Today, the S&P/Case-Shiller Home Price Indices showed that the non-seasonally adjusted (NSA) April 10- and 20-City Composites rose 4.6 percent and 4.9 percent, respectively, on a year-over-year basis. The U.S. National Index rose 4.2 percent year-over-year. Today’s data were in line with Zillow’s forecasts, released last month.
On a seasonally adjusted (SA) monthly basis, the 10- and 20-City Composites were up 0.4 percent and 0.3 percent, respectively, from March to April. The National Index was flat month-over-month (SA). The table below shows how Zillow’s forecast compared with the actual numbers.

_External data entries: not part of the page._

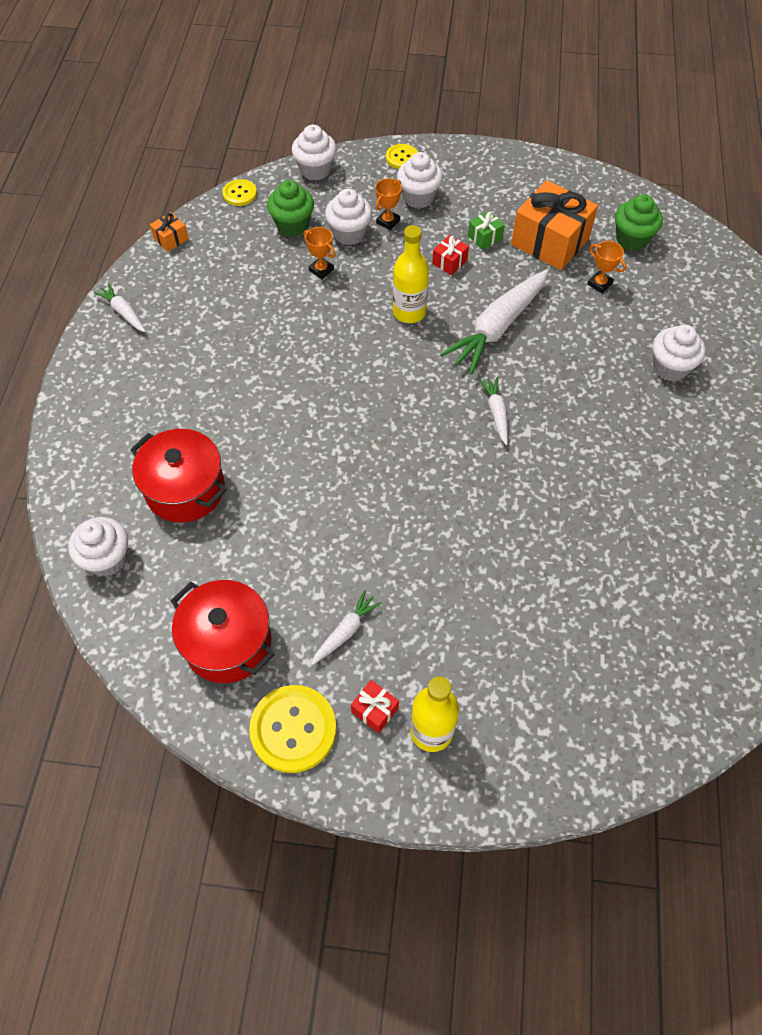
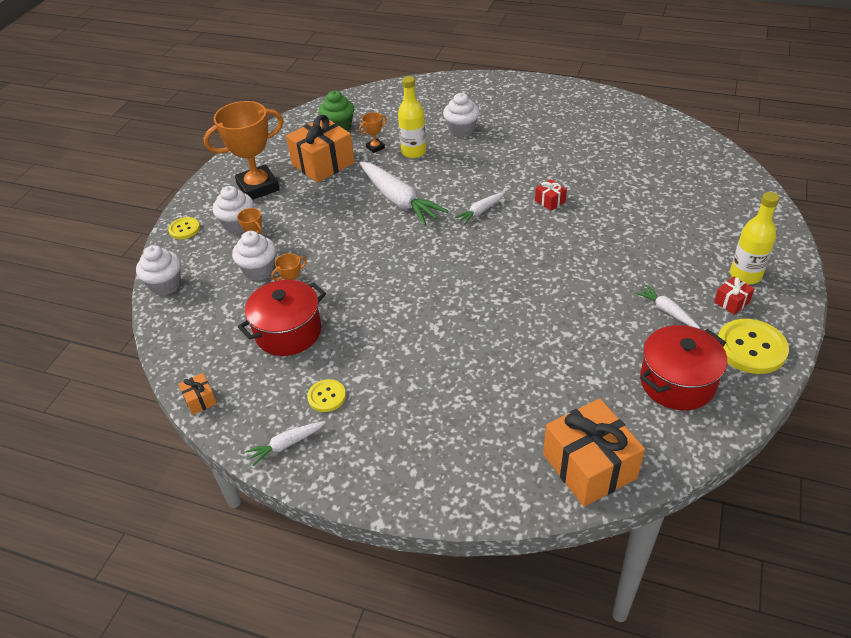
camera: 75 degrees left, 15 degrees down
white cupcake [68,517,128,577] -> orange gift [543,398,645,507]
red pot [130,429,227,523] -> red pot moved to [238,280,326,356]
yellow button [222,179,257,206] -> yellow button moved to [307,379,346,412]
green cupcake [267,180,314,236] -> none
yellow bottle [393,225,429,323] -> yellow bottle moved to [398,76,426,158]
red gift [432,235,469,275] -> red gift moved to [535,179,567,211]
green gift [468,211,505,250] -> none
white carrot [479,377,508,445] -> white carrot turned 45 degrees counterclockwise [454,192,505,224]
none -> orange trophy [204,101,283,200]

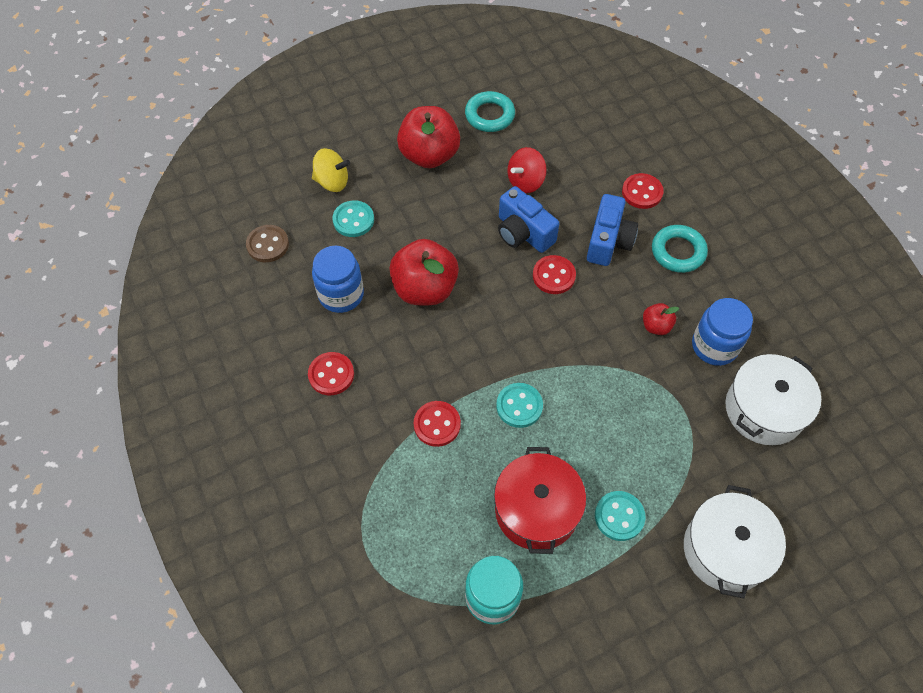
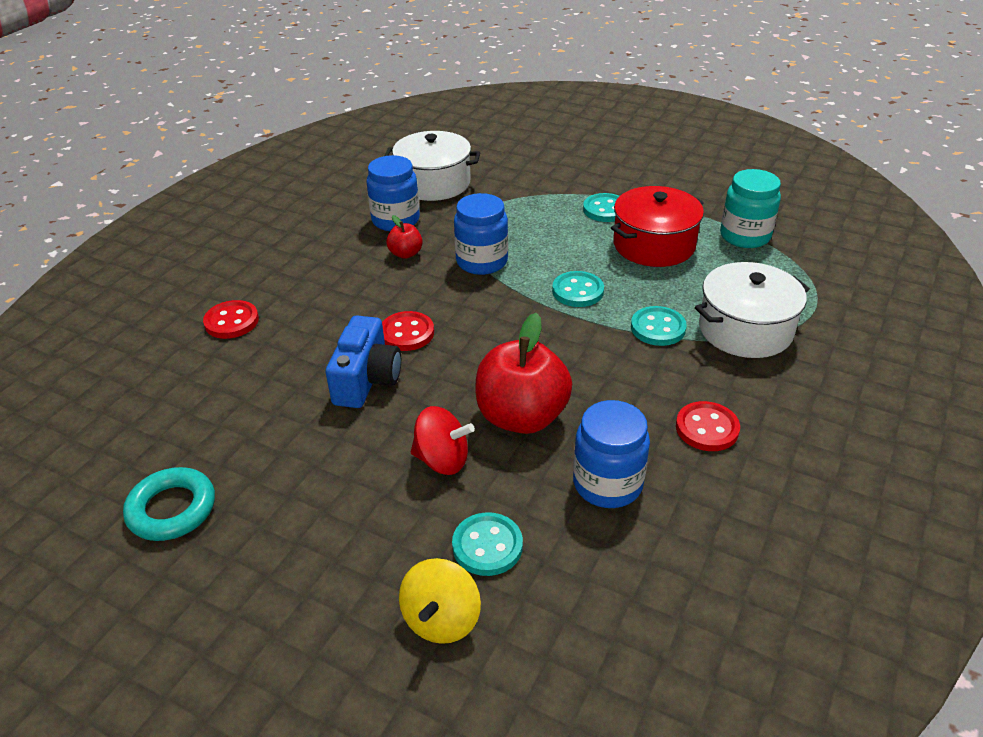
camera: 125 degrees left, 20 degrees down
brown button [246,225,289,262] -> none
yellow spinning top [312,148,350,192] -> yellow spinning top turned 135 degrees counterclockwise [399,558,481,644]
red apple [397,106,460,168] -> none
red button [414,401,461,447] -> turquoise button [631,306,687,346]
red spinning top [507,147,547,193] -> red spinning top moved to [411,406,475,475]
blue camera [587,194,638,266] -> none
turquoise ring [652,225,708,273] -> none
white pot [684,485,786,599] -> white pot moved to [695,262,810,358]
none -> blue jar [454,193,508,275]

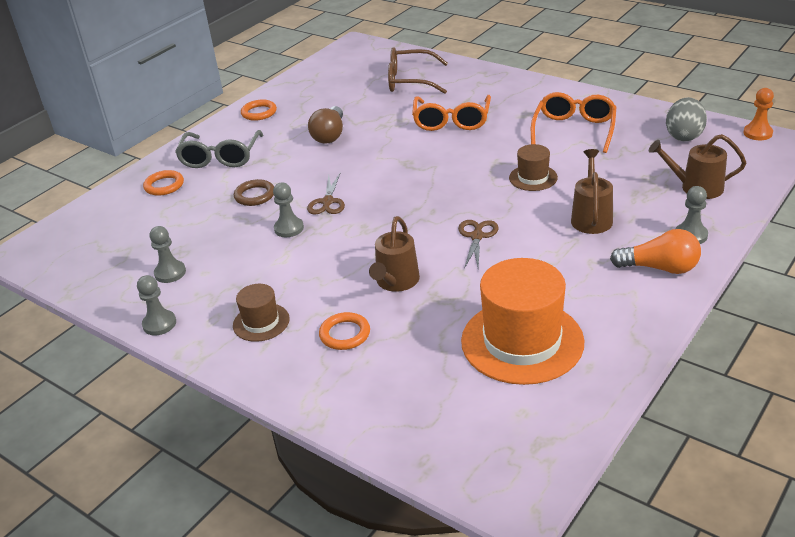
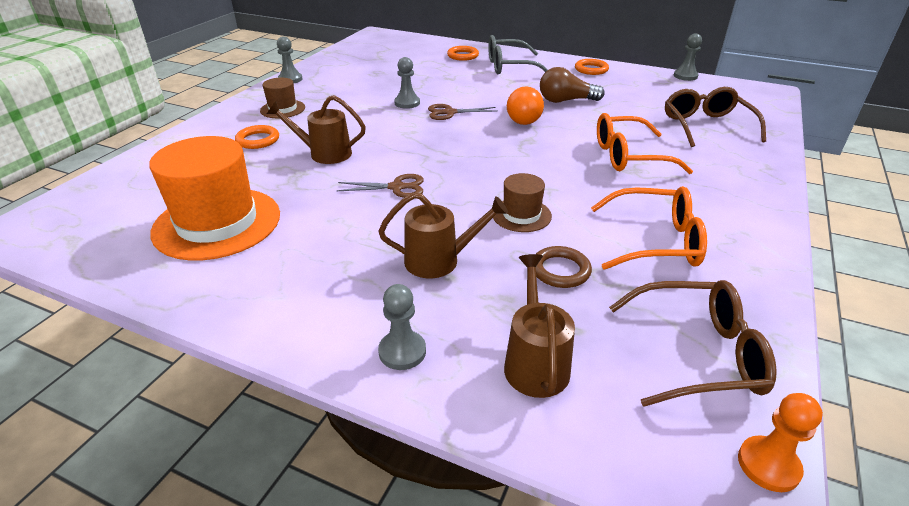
camera: 75 degrees right, 0 degrees up
grey pawn [150,226,186,283] -> grey pawn moved to [674,33,702,81]
brown ring [234,179,274,206] -> brown ring moved to [536,246,592,288]
orange light bulb [610,229,701,274] -> orange light bulb moved to [507,87,544,125]
grey egg [666,97,707,141] -> brown glasses [609,280,777,407]

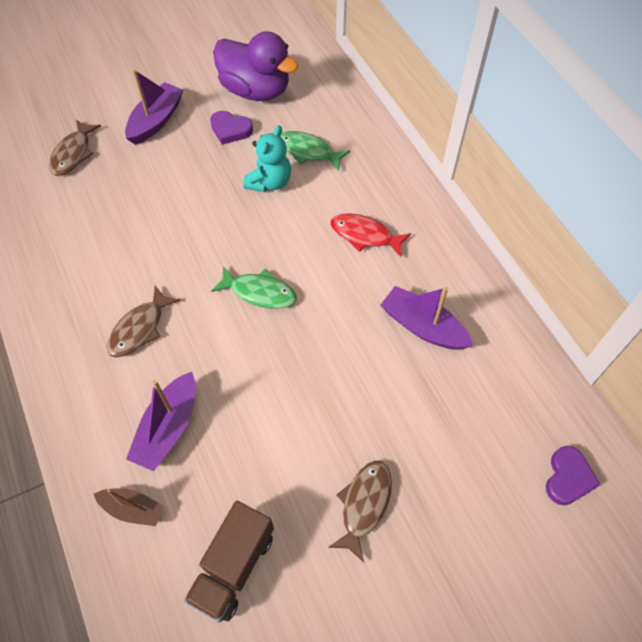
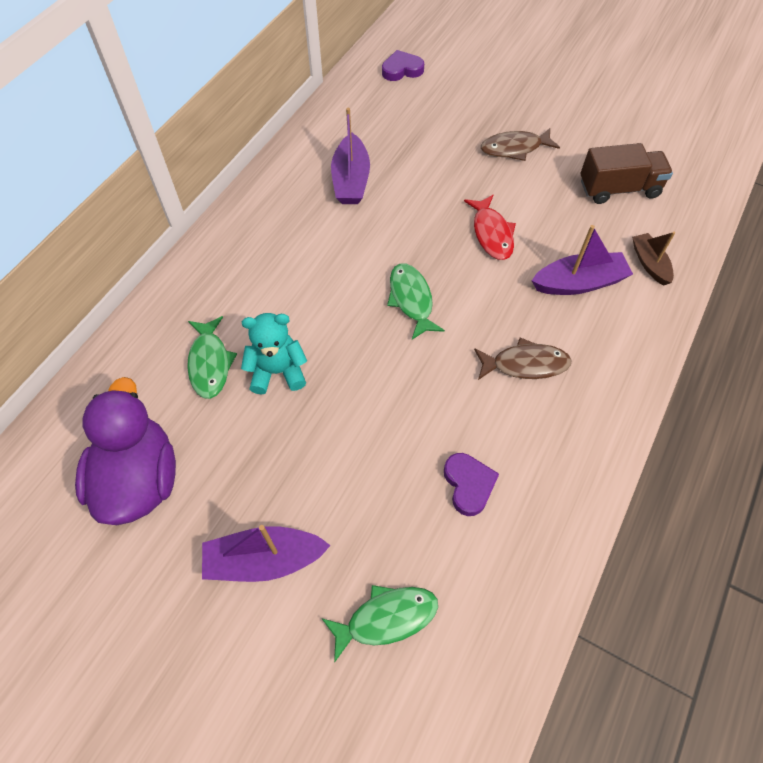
camera: 125 degrees left, 0 degrees up
brown fish [49,120,101,176] -> green fish [321,585,438,663]
purple heart [210,111,253,145] -> purple heart moved to [444,453,499,516]
red fish [330,213,411,257] -> red fish moved to [464,195,516,260]

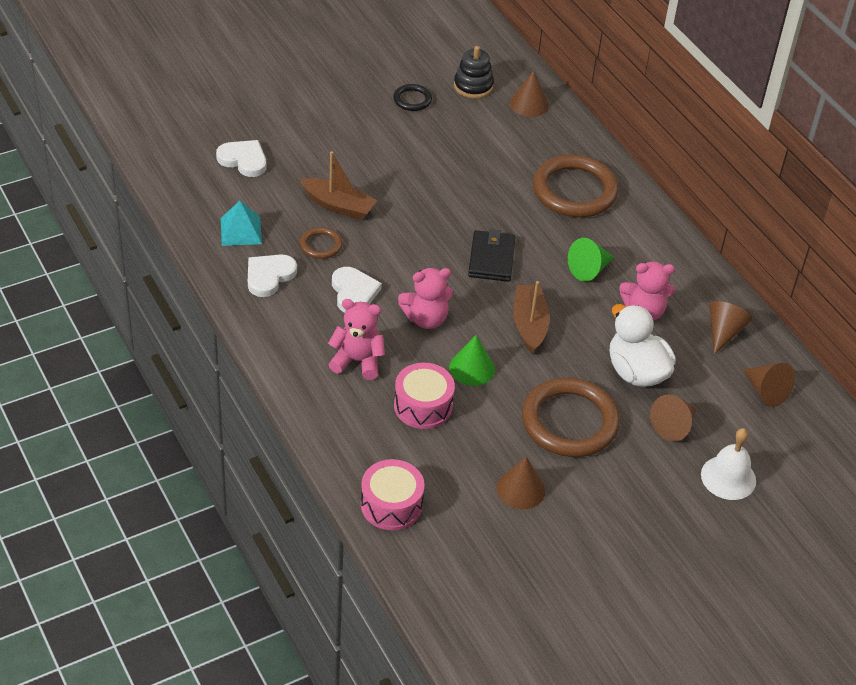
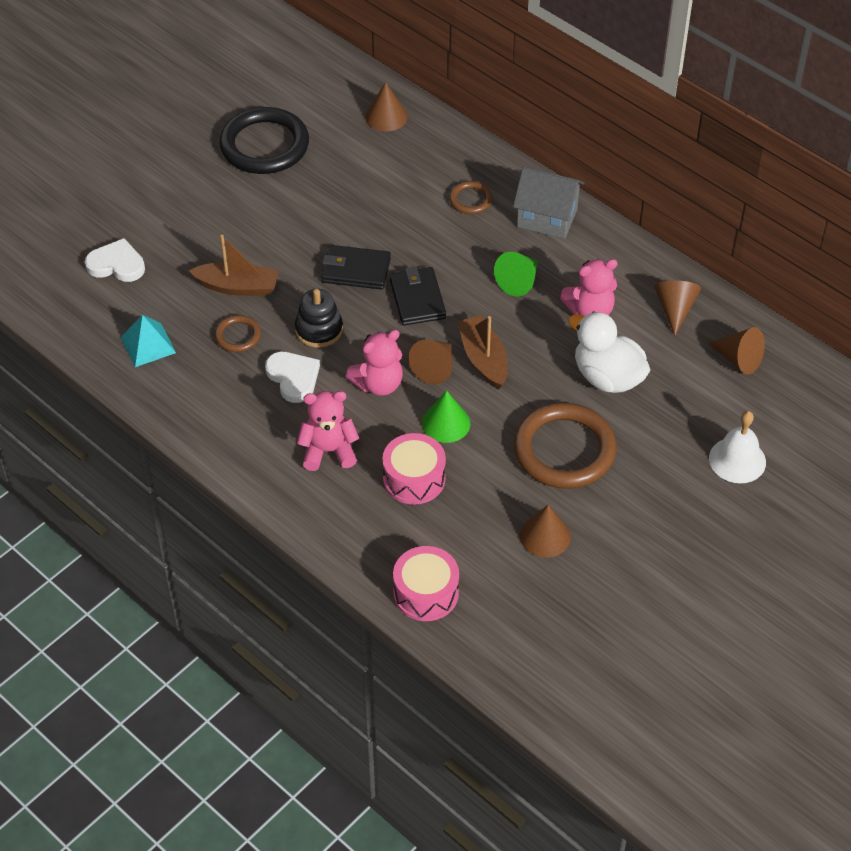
camera: 15 degrees left, 5 degrees up
white heart [248,254,297,297] -> none
black ring [393,84,432,111] -> black ring [219,107,309,174], size x2.11
black stacking toy [454,46,494,99] -> black stacking toy moved to [295,289,343,348]
brown ring [533,155,619,217] -> brown ring [449,181,493,214], size x0.47
brown cone [650,394,696,441] -> brown cone moved to [409,339,452,385]
none -> black wallet [321,245,391,290]
none -> grey house [513,167,585,239]

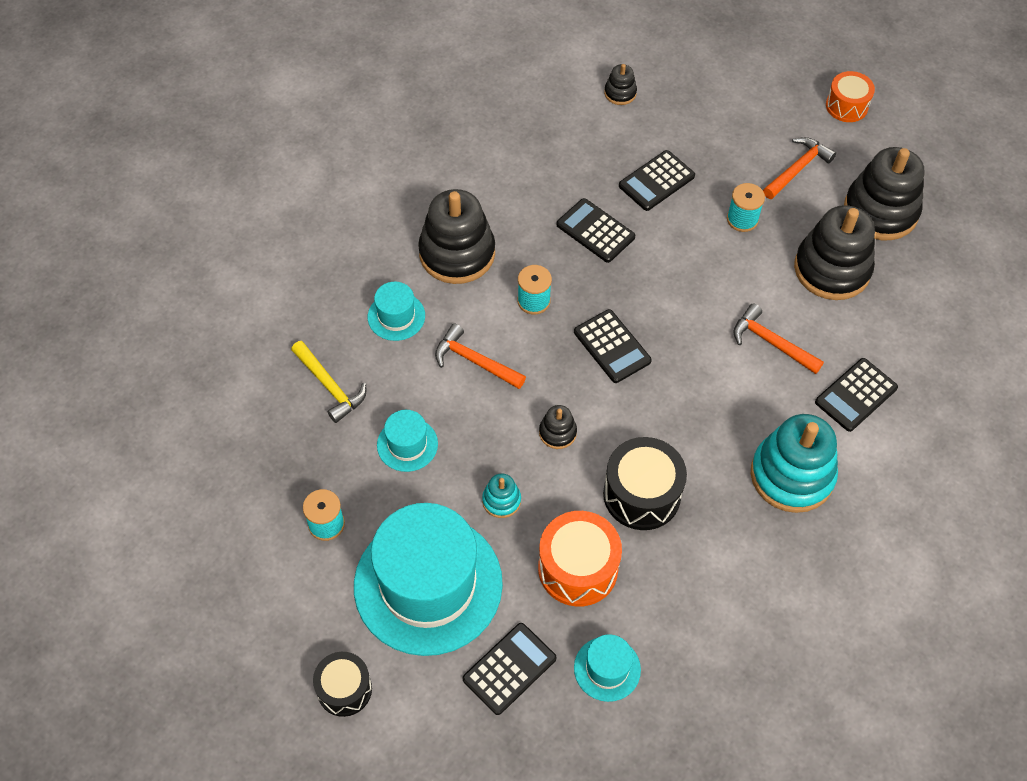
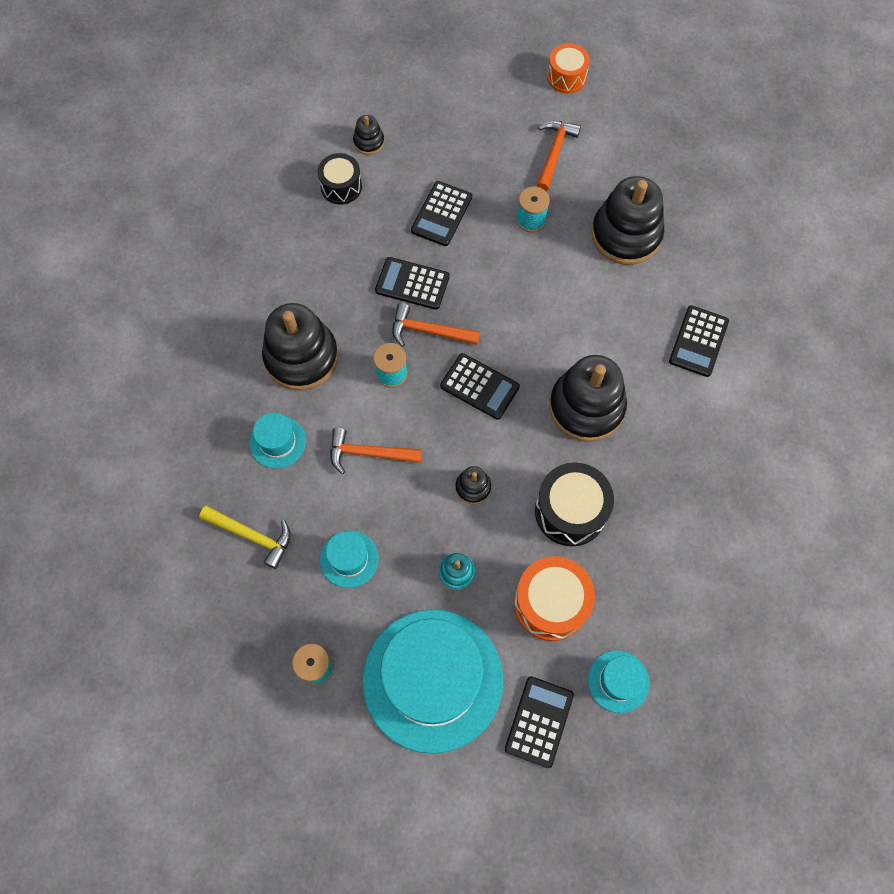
camera: 25 degrees left, 10 degrees up
black drum [313,652,372,717] -> black drum moved to [318,153,362,204]
orange hammer [733,303,824,374] -> orange hammer moved to [392,303,480,347]
turquoise stacking toy [751,414,838,513] -> none
black stacking toy [844,147,924,240] -> black stacking toy moved to [549,355,627,442]

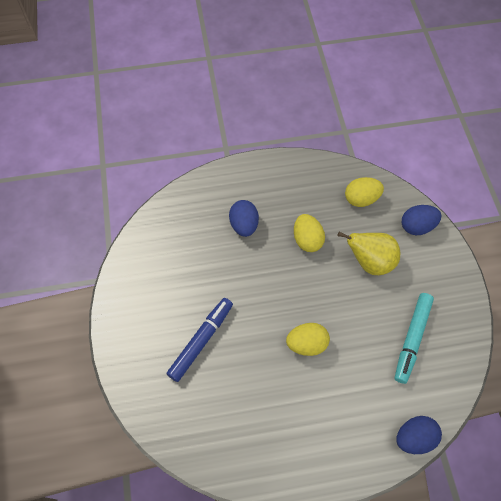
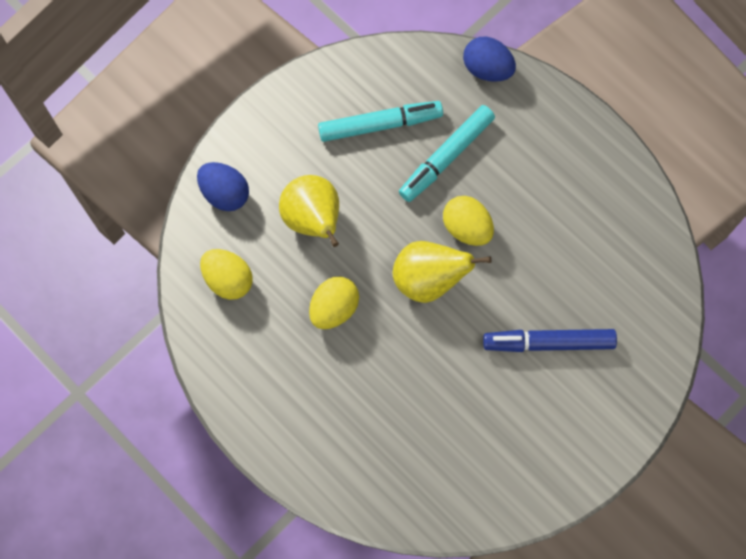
camera: 125 degrees left, 10 degrees up
blue egg [229,200,259,237] -> none
none -> yellow pear [393,241,491,303]
none -> turquoise marker [399,105,495,202]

“New and existing home sales are both up, and home price growth continues to slow down. The fact that these indicators are moving in opposite directions actually means the market overall is moving in the right direction – back to normal,” said Zillow Chief Economist Dr. Stan Humphries. “Normal sales volumes are typically higher than we have been seeing, so recent gains are very encouraging and a sign that demand is strong among more typical buyers as we head into summer. Normal home value growth is usually between 3 percent and 5 percent annually, well below growth rates of just a year ago, so the current pace is far more sustainable. Local market dynamics – rather than larger, national economic trends – are dictating market conditions on the ground in individual communities, as they should. All of these trends signal good news for the market.”
Our forecasting model incorporates previous data points of the Case-Shiller series, as well as Zillow Home Value Index data and national foreclosure resales. To see how Zillow’s forecast of the March Case-Shiller indices compared, see our research brief from last month.
Our forecast for May calls for similar appreciation across the three main Case-Shiller indices.